Document:

Unassociated Document

 

EXHIBIT 10.3

 

	

	
STATE BOARD OF ADMINISTRATION 

OF FLORIDA

 

1801 HERMITAGE BOULEVARD 

TALLAHASSEE, FLORIDA 32308 

(850) 488-4406

 

POST OFFICE BOX 13300 

32317-3300

	
RICK SCOTT 

GOVERNOR 

AS CHAIRMAN

 

JEFF ATWATER 

CHIEF FINANCIAL OFFICER 

AS TREASURER

 

PAM BONDI 

ATTORNEY GENERAL 

AS SECRETARY

ASH WILLIAMS 

EXECUTIVE DIRECTOR & CIO

	
ATTENTION:

	
THIS ADDENDUM MUST BE COMPLETED, SIGNED, AND RETURNED BY ALL COMPANIES EXECUTING A REIMBURSEMENT CONTRACT REGARDLESS OF CHOICE TO ACCEPT OR REJECT THIS OPTIONAL COVERAGE

ADDENDUM NO. 2

to

REIMBURSEMENT CONTRACT

Effective: June 1, 2011

(Contract)

between

FEDERATED NATIONAL INSURANCE COMPANY

Ft. Lauderdale, FL

(Company)

NAIC # 27980 10790

 

and

THE STATE BOARD OF ADMINISTRATION OF THE STATE OF FLORIDA (SBA) WHICH ADMINISTERS THE FLORIDA HURRICANE CATASTROPHE FUND (FHCF)

It is Hereby Agreed, effective at 12:00:01 a.m., Eastern Time, June 1, 2011, that this Contract shall be amended as follows:

TEMPORARY INCREASE IN COVERAGE LIMIT OPTIONS FOR ADDITIONAL COVERAGE PURSUANT TO SECTION 215.555(17), FLORIDA STATUTES.

Pursuant to Section 215.555(17), Florida Statutes, the Temporary Increase in Coverage Limit (TICL) Options provision allows the Company to select additional FHCF reimbursement coverage above its mandatory FHCF coverage layer under the Reimbursement Contract. The optional coverage selections provided in this Addendum No. 2 expires on May 31, 2012. Coverage provided under TICL shall otherwise be consistent with terms and conditions as relates to the Reimbursement Contract including, but not limited to, definitions, coverage for Covered Policies as defined, exclusions, loss reporting, and examination procedures.

  

  

  

To be eligible for this optional coverage, the Company must return a fully executed Addendum No. 2 (two originals) no later than 5 p.m., Central Time, March 1, 2011. New Participants, as defined in Article V of the Contract, must return a fully executed Addendum No. 2 (two originals) within thirty days of writing its first Covered Policy and prior to a Loss Occurrence, as both terms are defined in Article V of the Contract, under which the Company would be eligible for reimbursements under the Contract.
-----
_DIRECTIONS FOR THIS TASK_. Name every person listed at the top of the reimbursement contract addendum above, and give the title shown for each one.
-----
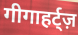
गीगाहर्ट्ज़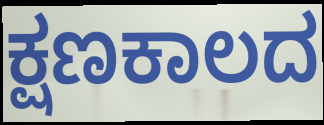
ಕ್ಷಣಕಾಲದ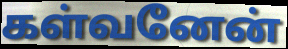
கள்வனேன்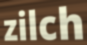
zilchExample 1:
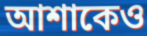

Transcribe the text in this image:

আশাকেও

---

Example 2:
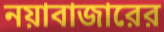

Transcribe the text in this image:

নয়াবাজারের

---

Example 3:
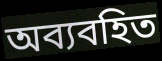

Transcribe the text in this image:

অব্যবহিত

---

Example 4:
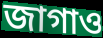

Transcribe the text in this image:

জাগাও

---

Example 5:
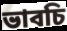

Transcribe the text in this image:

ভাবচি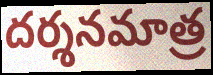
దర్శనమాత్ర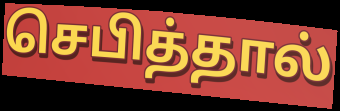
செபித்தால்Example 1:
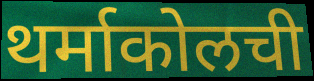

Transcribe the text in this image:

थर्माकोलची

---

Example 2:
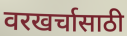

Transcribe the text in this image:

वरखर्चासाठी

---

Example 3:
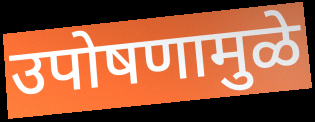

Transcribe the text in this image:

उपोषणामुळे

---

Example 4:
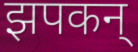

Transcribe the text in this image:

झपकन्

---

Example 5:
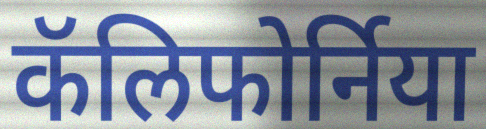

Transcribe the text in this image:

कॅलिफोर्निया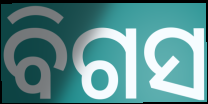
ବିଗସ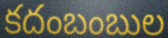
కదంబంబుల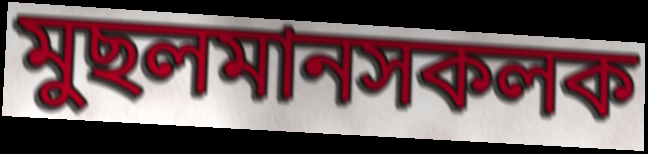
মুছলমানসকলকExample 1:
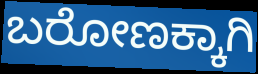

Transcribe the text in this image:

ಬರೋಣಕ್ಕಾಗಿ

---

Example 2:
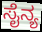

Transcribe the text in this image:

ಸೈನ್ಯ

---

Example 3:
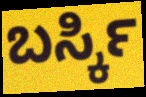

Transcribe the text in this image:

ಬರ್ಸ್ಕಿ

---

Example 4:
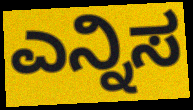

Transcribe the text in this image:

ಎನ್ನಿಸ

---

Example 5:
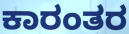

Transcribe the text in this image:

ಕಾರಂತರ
-----
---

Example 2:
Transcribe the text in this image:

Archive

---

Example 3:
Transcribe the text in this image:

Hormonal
-----
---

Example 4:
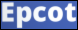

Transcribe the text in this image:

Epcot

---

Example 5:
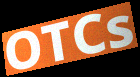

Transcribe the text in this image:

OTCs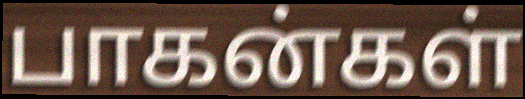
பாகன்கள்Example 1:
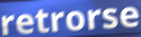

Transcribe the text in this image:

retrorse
-----
_ANSWER FOR THIS EXERCISE_.
Rick Scott: Governor, as Chairman
Jeff Atwater: Chief Financial Officer, as Treasurer
Pam Bondi: Attorney General, as Secretary
Ash Williams: Executive Director & CIO